Preço de recicláveis despenca e catadores estão abandonando atividade em Goiânia

O Governo Federal aumentou o imposto de importação de resíduos sólidos com o objetivo de fortalecer a cadeia nacional de reciclagem e tentar frear a importação de plásticos e papel

Postado em: 01-09-2023 às 09h00
Por: Ronilma Pinheiro
Imagem Ilustrando a Notícia: Preço de recicláveis despenca e catadores estão abandonando atividade em Goiânia
Queda de preço esvazia depósitos e provoca fuga de catadores | Foto: Leandro Braz

Para os trabalhadores do ramo da reciclagem o sobe e desce dos preços é algo normal, haja vista que todo ano, seja pela muita oferta ou em decorrência do período chuvoso, os valores costumam cair, dentro de uma média de 10 a 20 centavos, que é considerado aceitável no mercado, segundo a presidente da Cooper Rama (cooperativa de materiais recicláveis),  Dulce Vale.

---+---

- Tarefas
A: Responda com base na notícia sobre os recicláveis em Goiânia:
(i) Quem assina a notícia?
(ii) Que imposto o Governo Federal aumentou?
(iii) Segundo Dulce Vale, qual queda média de preço é considerada aceitável no mercado?
B: Digite de novo o trecho da notícia que começa com "Postado em: 01-09-2023" e termina com "recicláveis),  Dulce Vale.".

- Dados de origem
---+---

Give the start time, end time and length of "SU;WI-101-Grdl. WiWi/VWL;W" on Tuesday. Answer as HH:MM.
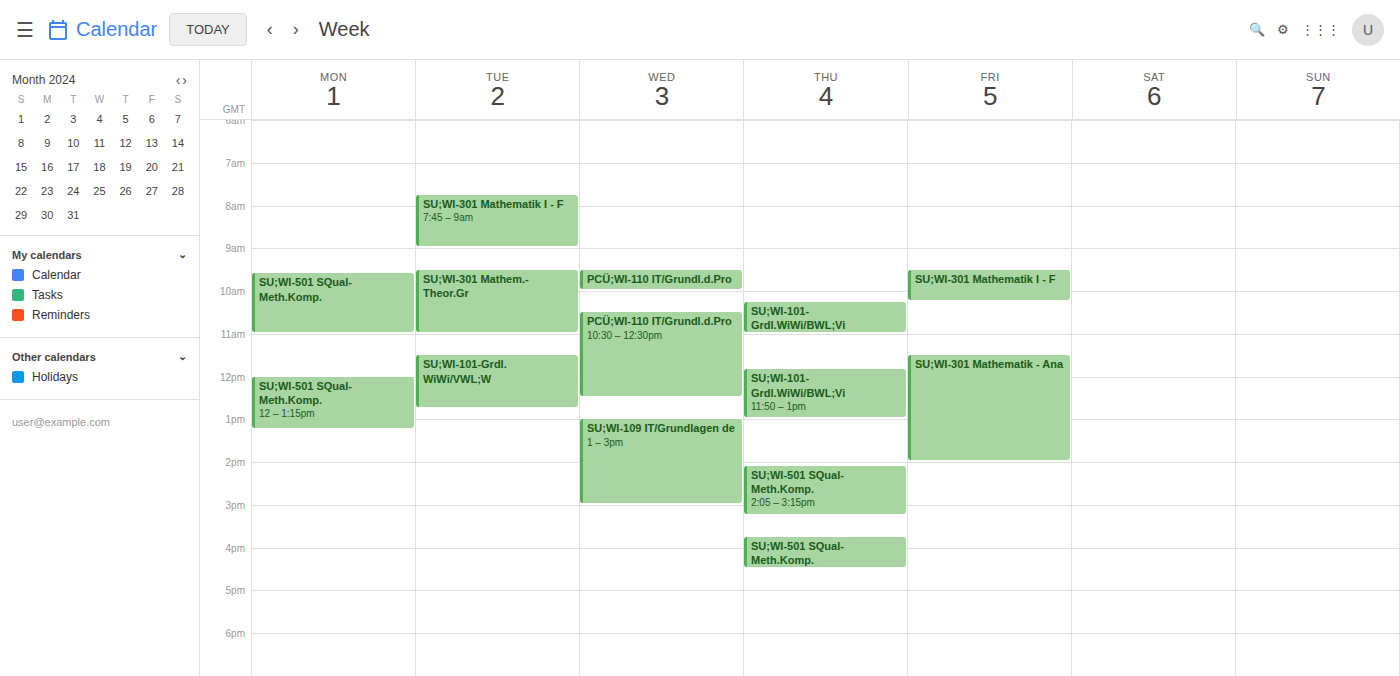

---+---

- Respostas por tarefa
A:
(i) Ronilma Pinheiro.
(ii) O imposto de importação de resíduos sólidos.
(iii) Uma queda média de 10 a 20 centavos.

B:
Postado em: 01-09-2023 às 09h00
Por: Ronilma Pinheiro
Imagem Ilustrando a Notícia: Preço de recicláveis despenca e catadores estão abandonando atividade em Goiânia
Queda de preço esvazia depósitos e provoca fuga de catadores | Foto: Leandro Braz

Para os trabalhadores do ramo da reciclagem o sobe e desce dos preços é algo normal, haja vista que todo ano, seja pela muita oferta ou em decorrência do período chuvoso, os valores costumam cair, dentro de uma média de 10 a 20 centavos, que é considerado aceitável no mercado, segundo a presidente da Cooper Rama (cooperativa de materiais recicláveis),  Dulce Vale.